Manufacturing and distribution channels stretched across borders and time zones may need to be redesigned to avoid the logistics nightmares experienced during the pandemic, for not only practical but also financial reasons.

Recent research from McKinsey & Co. led its consultant to predict that companies across all types of industries should prepare themselves for supply chain disruptions that last four weeks or longer every 3.7 years. As part of that research, the consultants ran various scenarios to understand the costs of shocks to supply chains, with one severe scenario suggesting that such an event could reduce one year of a company's EBITDA by between 30% and 50%.

Despite disruption and uncertainty, boards need to help their management drive strategies forward. "The last thing you want is to be a Rip Van Winkle, and wake up to find the world has moved on," said Blythe McGarvie, a nonexecutive on four U.S. boards: Apple Hospitality REIT Inc., packaging manufacturer and seller Sonoco Products Company, vehicle-parts provider LKQ Corp. and convenience-store chain Wawa Inc.

Strategic M&A and other avenues for growth remain key even today, she said.

South Carolina-based Sonoco, for example, completed a €41.7 million acquisition of Can Packaging, a privately owned sustainable packaging company in France. Among other benefits, Sonoco said the deal adds two production facilities and an innovation center to the U.S. company's portfolio and gives it the potential to expand in new growth markets globally.

Once deals are completed, McGarvie encourages boards to nurture them as they would have before the crisis. "Don't starve your acquisitions. Support your CEO. Now is the time," she said.

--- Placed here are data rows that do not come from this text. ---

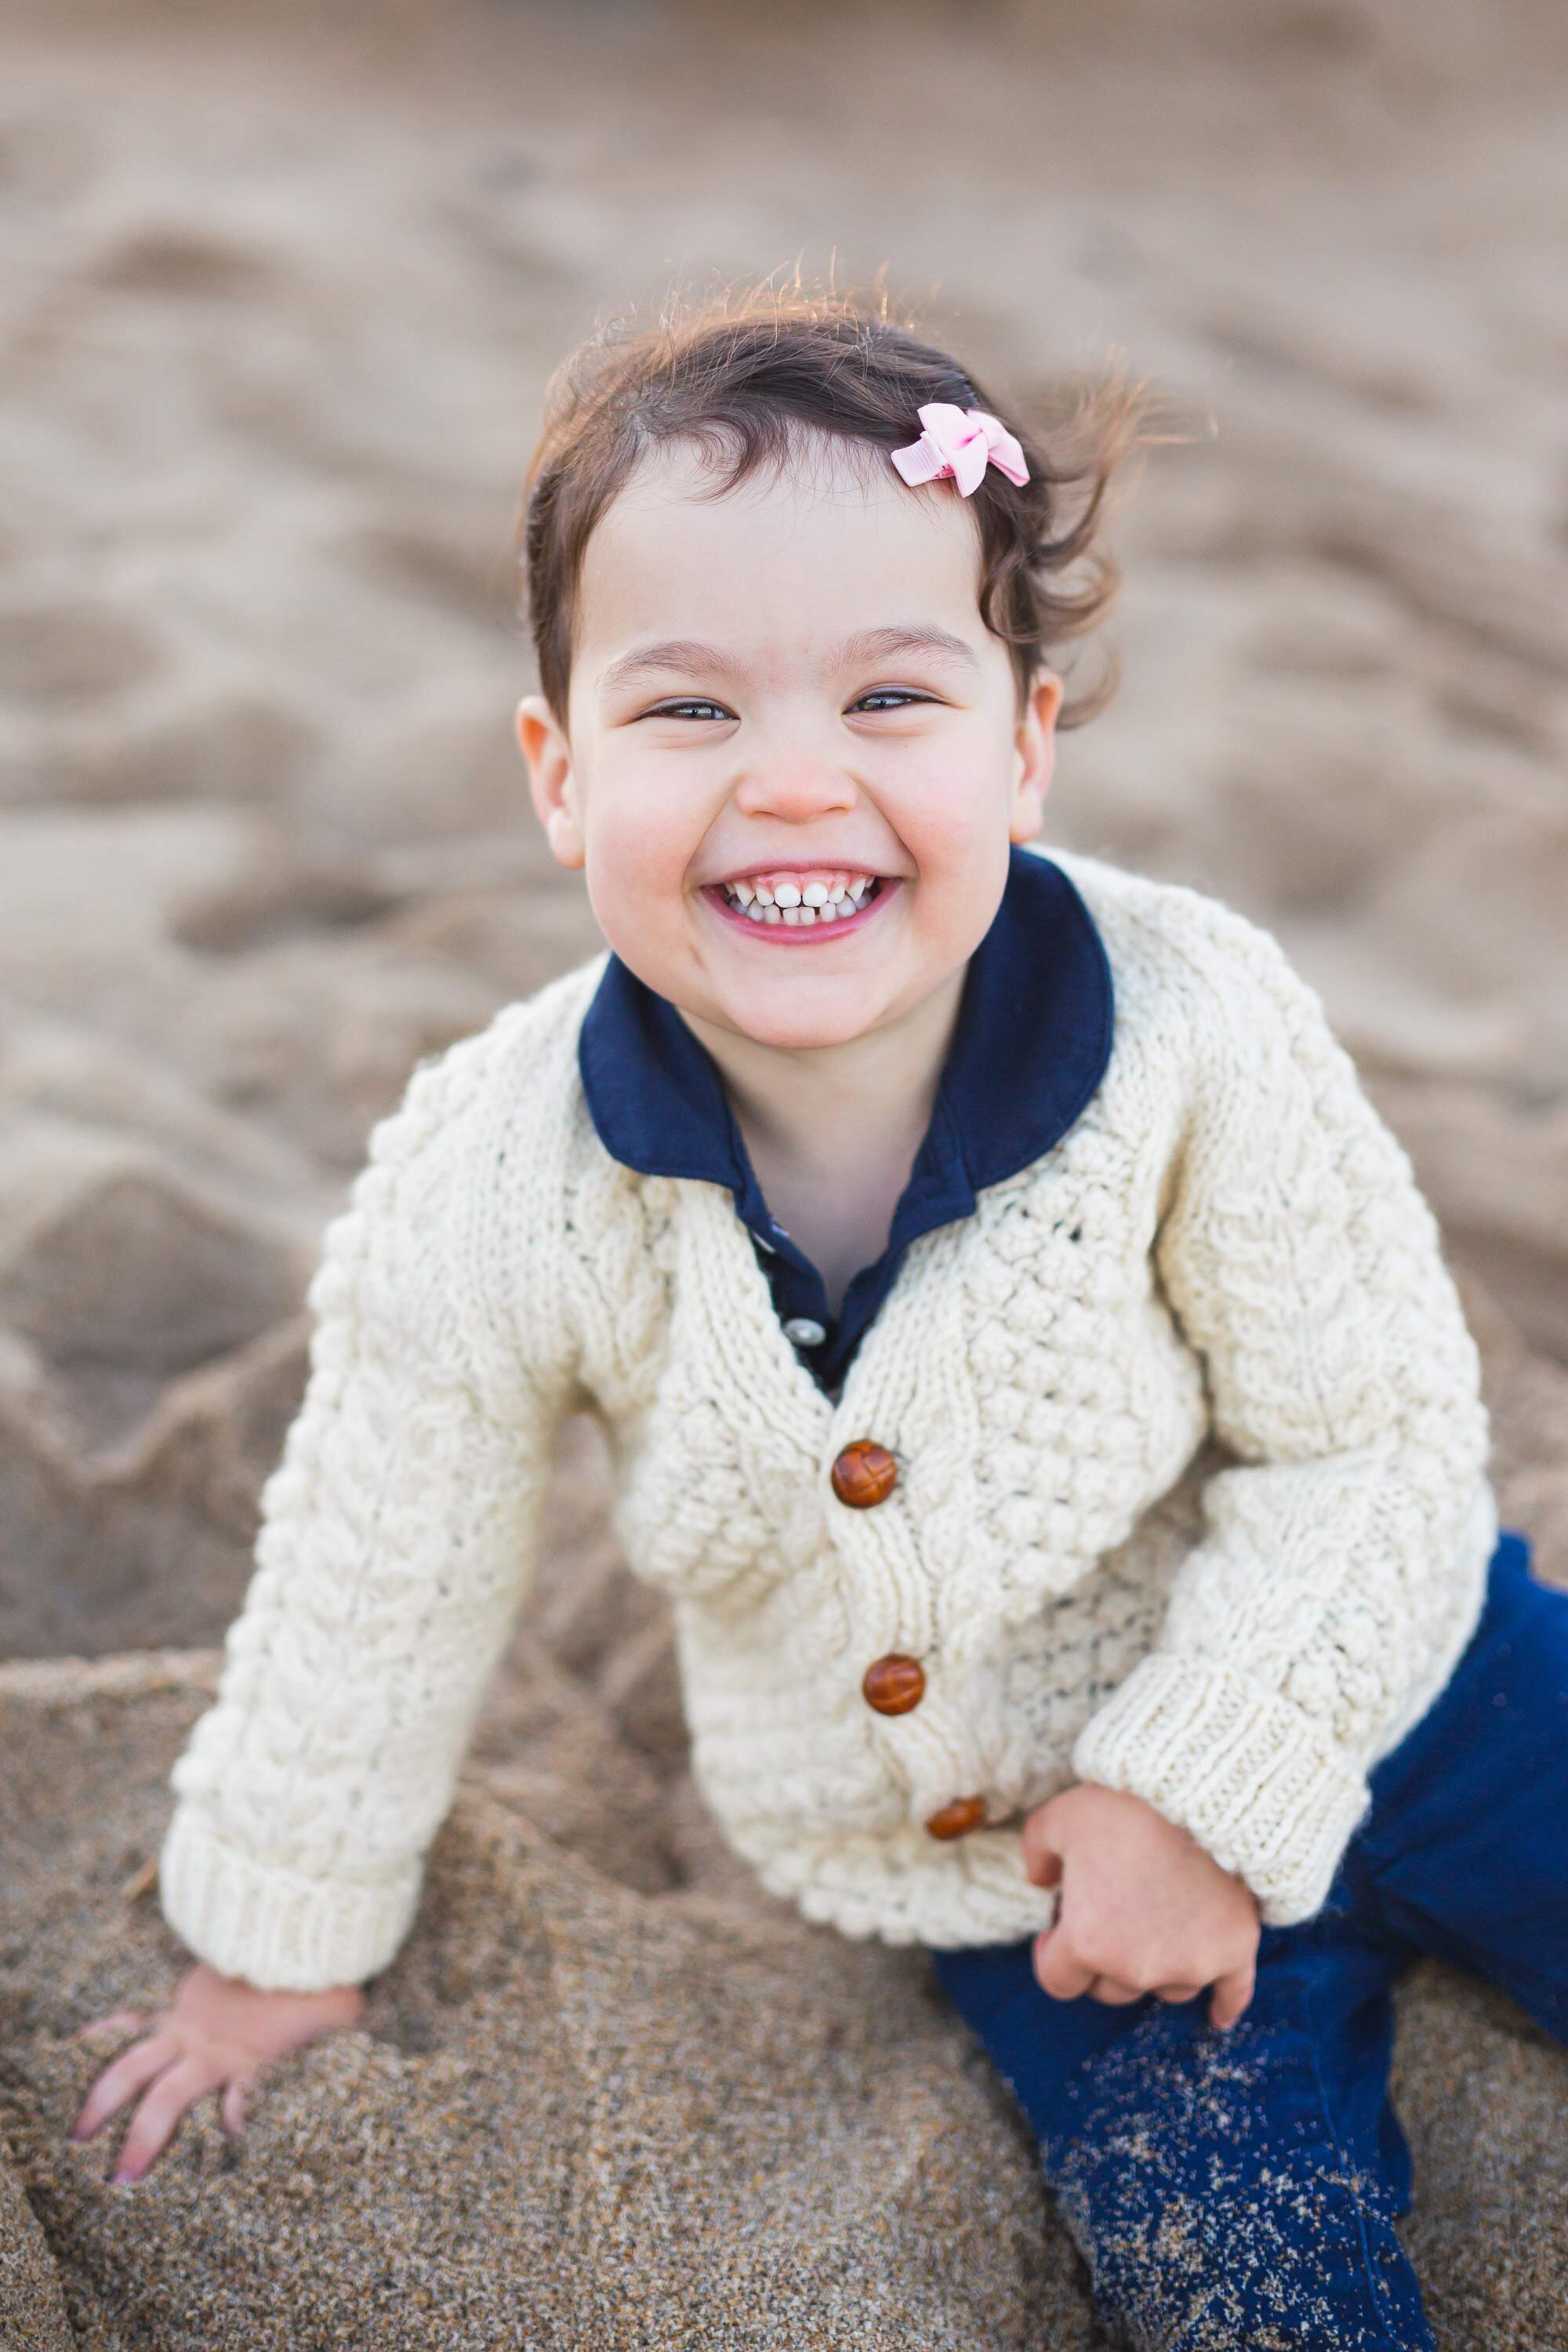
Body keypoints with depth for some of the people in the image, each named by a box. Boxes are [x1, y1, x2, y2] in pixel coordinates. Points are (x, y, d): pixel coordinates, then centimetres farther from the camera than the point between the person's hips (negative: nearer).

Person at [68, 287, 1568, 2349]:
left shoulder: (1196, 1034, -26)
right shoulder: (494, 1190, -22)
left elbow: (1368, 1436, -12)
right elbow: (378, 1579, -5)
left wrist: (1207, 1788, -18)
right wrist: (285, 1930, 8)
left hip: (1351, 1685, 1)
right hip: (966, 1866, 0)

For each of those boards, McGarvie said she stays focused on three questions: How is the company doing according to its strategy? How are employees doing? And what is happening with liquidity? "None of the companies of the boards I sit on have liquidity issues, but once a month we talk about it regularly. A lot can change in a month," added McGarvie, a former CFO in both the U.S. and Europe and a director at a variety of companies over the past 20 years.

'Do the right thing'

But there is an additional layer of oversight as directors turn to their own ethics and governance amid heightened stakeholder awareness of the corporate role in environmental, social and governance issues, according to board experts speaking to S&P Global Market Intelligence.

Boards are under pressure to ensure they "do the right thing" when making decisions about potentially thorny issues such as their executives' compensation packages during the downturn, said Doug McAllister, a U.K.-based senior client partner for board services at people management consultants Korn Ferry. He believes that how businesses "behave" in the next 12 months will define their corporate as well as individual executive's reputations among stakeholders for years to come.

Dan Konigsburg, senior managing director of Deloitte's Global Center for Corporate Governance in New York, said boards, particularly in the U.S. following George Floyd's death, are having to ask themselves a lot more questions about "what are our responsibilities to care for our people and the larger society."

Amid such profound questioning, he suspects the pandemic will leave an indelible mark on board strategies. "There is a lot going on in the world today and the virus has thrown into sharp relief that things can go wrong quickly," he added. "This has really woken people up to what seemed to be low risk, high impact events that are listed in that bottom right quadrant of their risk register."